THE PROBLEM: Copy exactly the line containing "kurmak için de" and all lines after it, through the last line of the material below; omit everything before it.

RECORDS FOR THIS EXERCISE:
○ ○ ○ ○

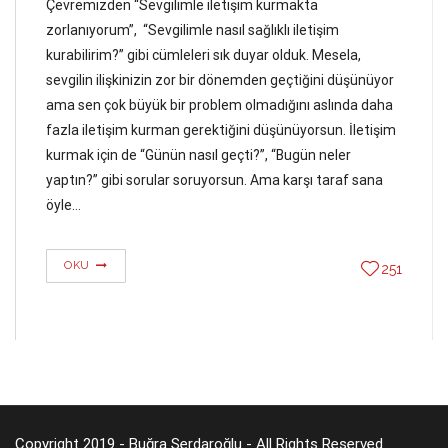
Çevremizden “Sevgilimle iletişim kurmakta
zorlanıyorum”, “Sevgilimle nasıl sağlıklı iletişim
kurabilirim?” gibi cümleleri sık duyar olduk. Mesela,
sevgilin ilişkinizin zor bir dönemden geçtiğini düşünüyor
ama sen çok büyük bir problem olmadığını aslında daha
fazla iletişim kurman gerektiğini düşünüyorsun. İletişim
kurmak için de “Günün nasıl geçti?”, “Bugün neler
yaptın?” gibi sorular soruyorsun. Ama karşı taraf sana
öyle…
OKU
251
Copyright 2019 - Buğra Serdaroğlu - All Rights Reserved.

○ ○ ○ ○

ANSWER TO THE PROBLEM:
kurmak için de “Günün nasıl geçti?”, “Bugün neler
yaptın?” gibi sorular soruyorsun. Ama karşı taraf sana
öyle…
OKU
251
Copyright 2019 - Buğra Serdaroğlu - All Rights Reserved.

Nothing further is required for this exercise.